[Your assignment]: The records that follow are to be repeated exactly, with no pictures carried over.

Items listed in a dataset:

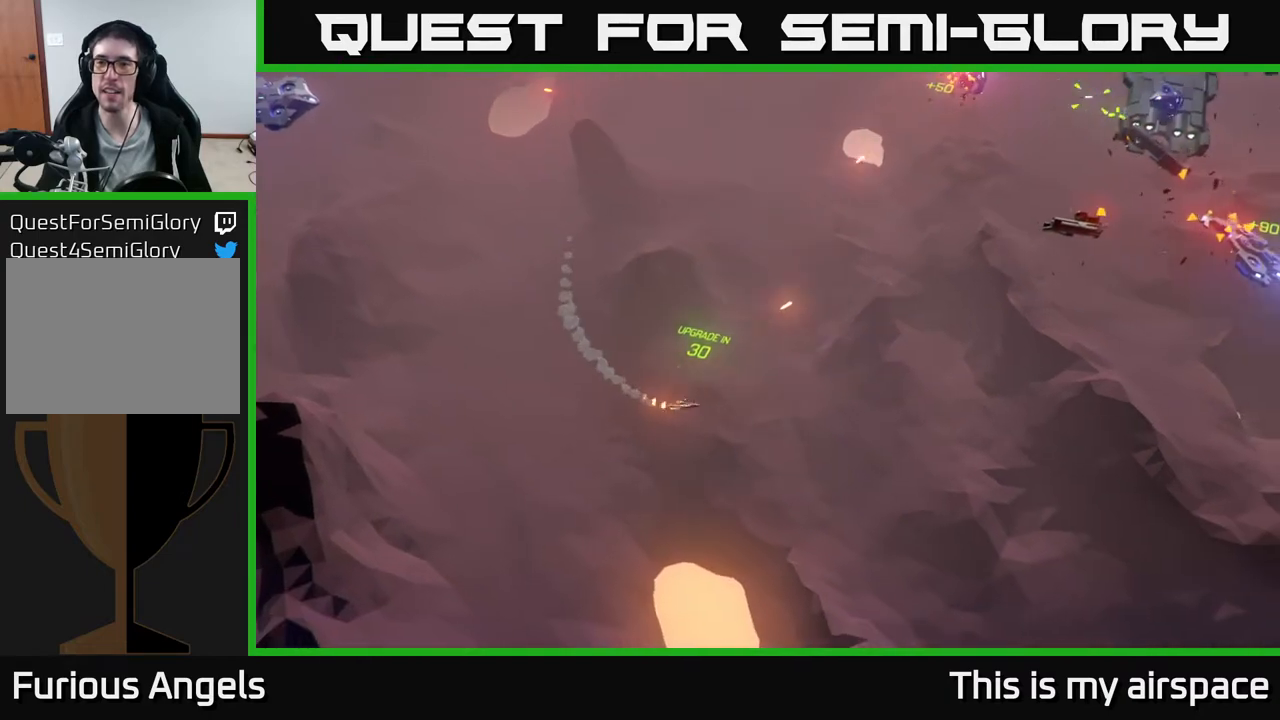
{"buttons": [], "left_stick": "up-left", "events": [[17, "left_stick", "up"], [483, "left_stick", "up-left"]]}
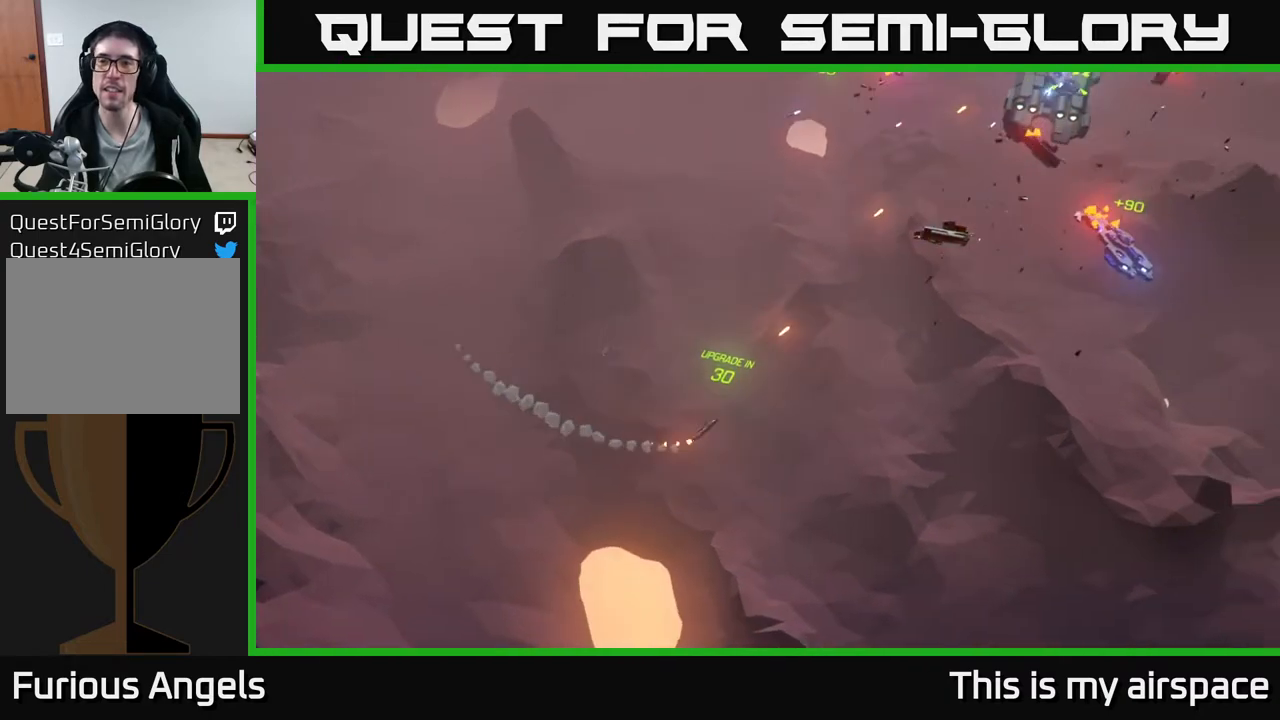
{"buttons": [], "left_stick": "up", "events": [[383, "left_stick", "up"]]}
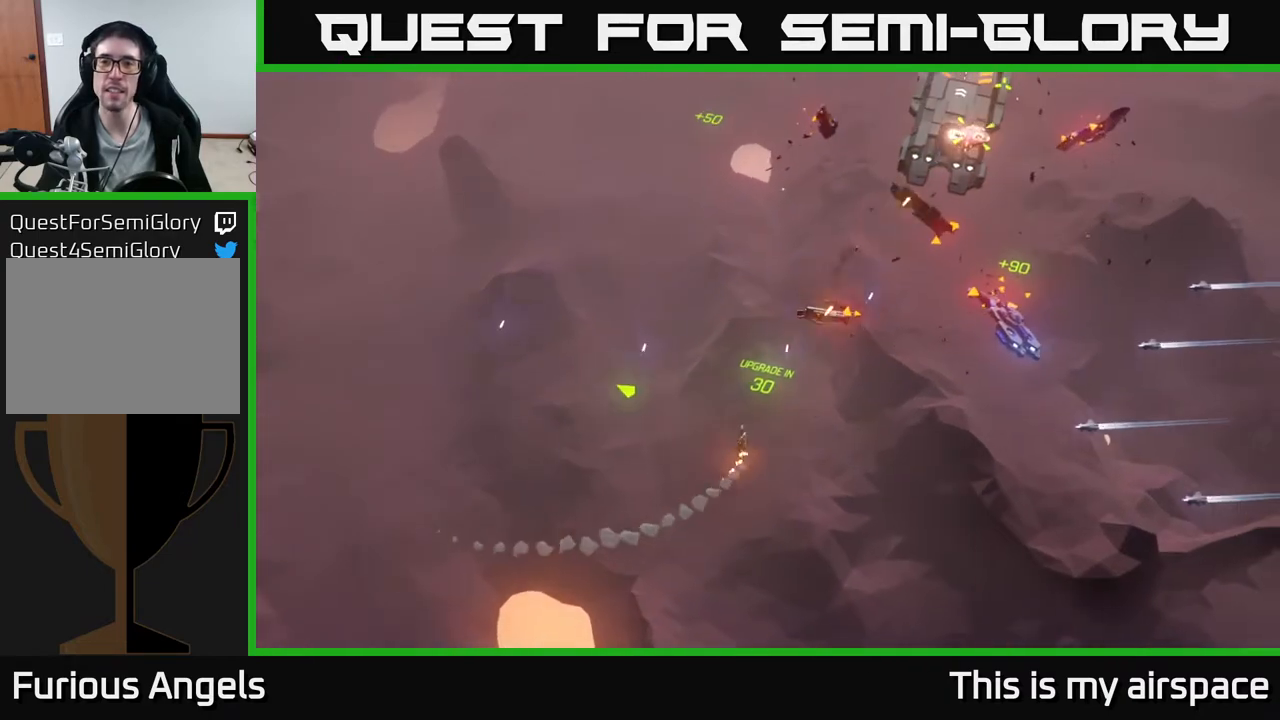
{"buttons": [], "left_stick": "up", "events": []}
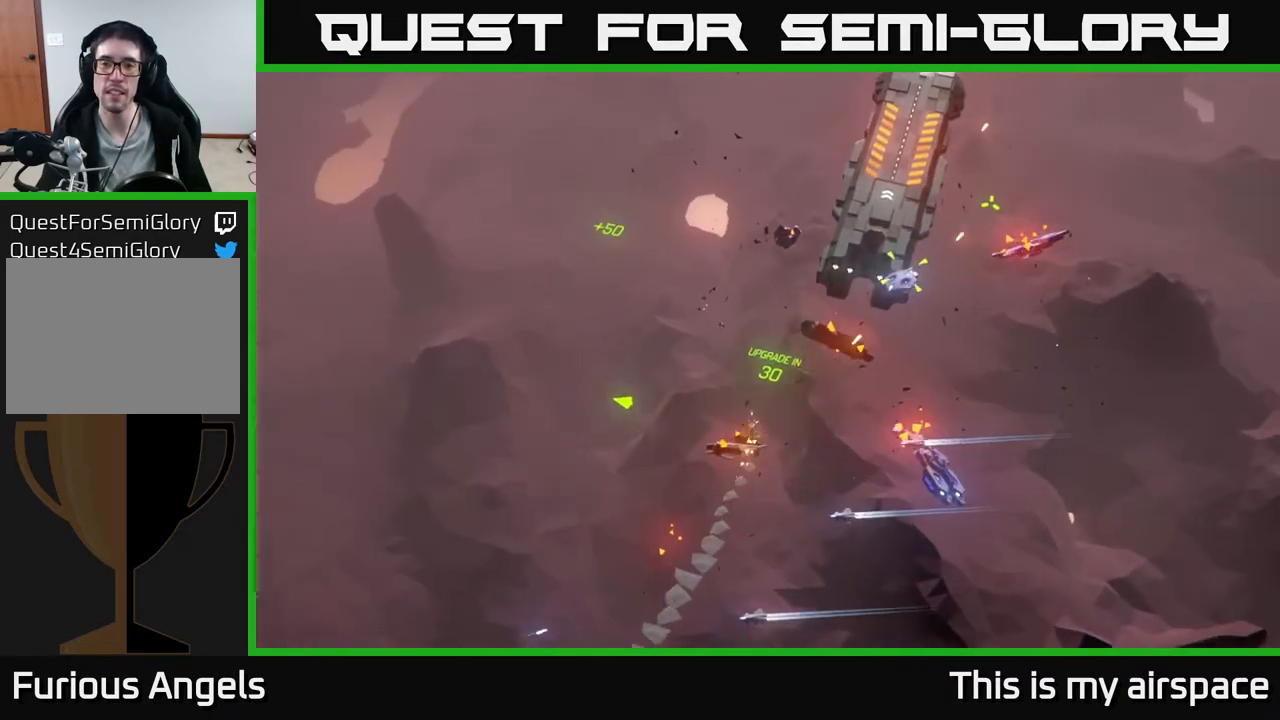
{"buttons": [], "left_stick": "down-left", "events": [[100, "left_stick", "center"], [367, "left_stick", "down-left"]]}
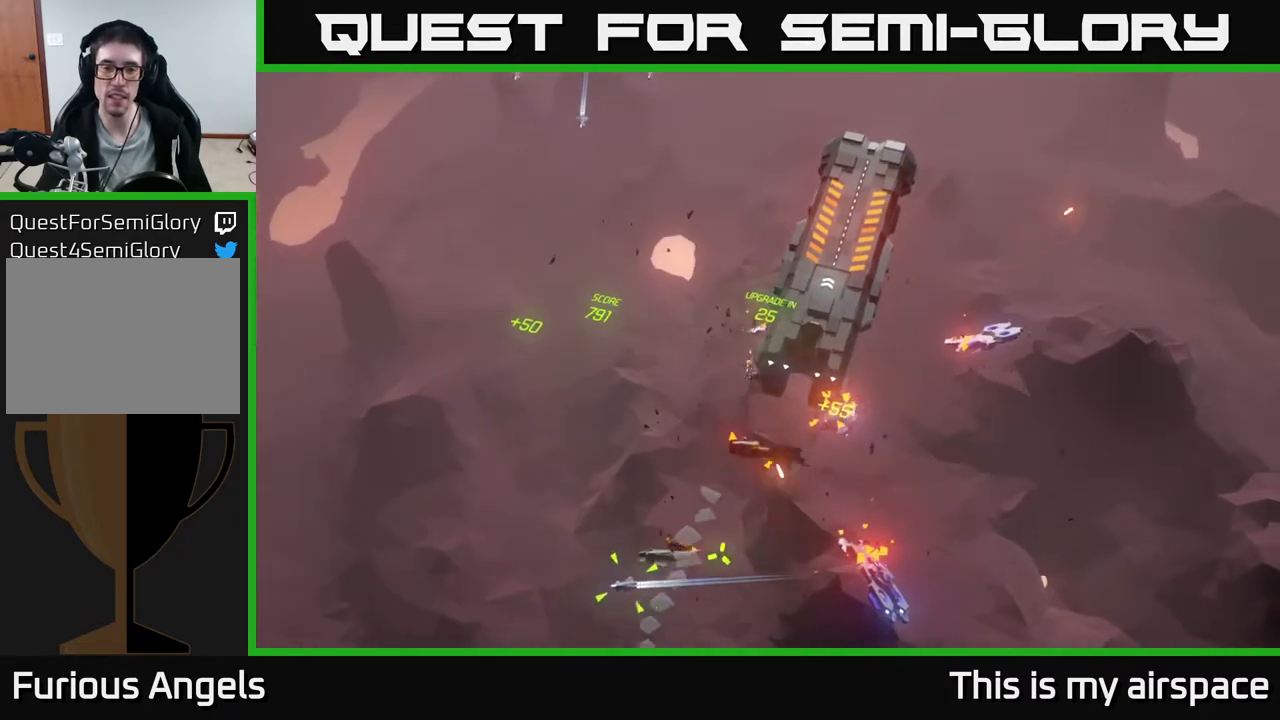
{"buttons": [], "left_stick": "left", "events": [[217, "left_stick", "left"]]}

[Exercise solution]:
{"buttons": [], "left_stick": "up-left", "events": [[17, "left_stick", "up"], [483, "left_stick", "up-left"]]}
{"buttons": [], "left_stick": "up", "events": [[383, "left_stick", "up"]]}
{"buttons": [], "left_stick": "up", "events": []}
{"buttons": [], "left_stick": "down-left", "events": [[100, "left_stick", "center"], [367, "left_stick", "down-left"]]}
{"buttons": [], "left_stick": "left", "events": [[217, "left_stick", "left"]]}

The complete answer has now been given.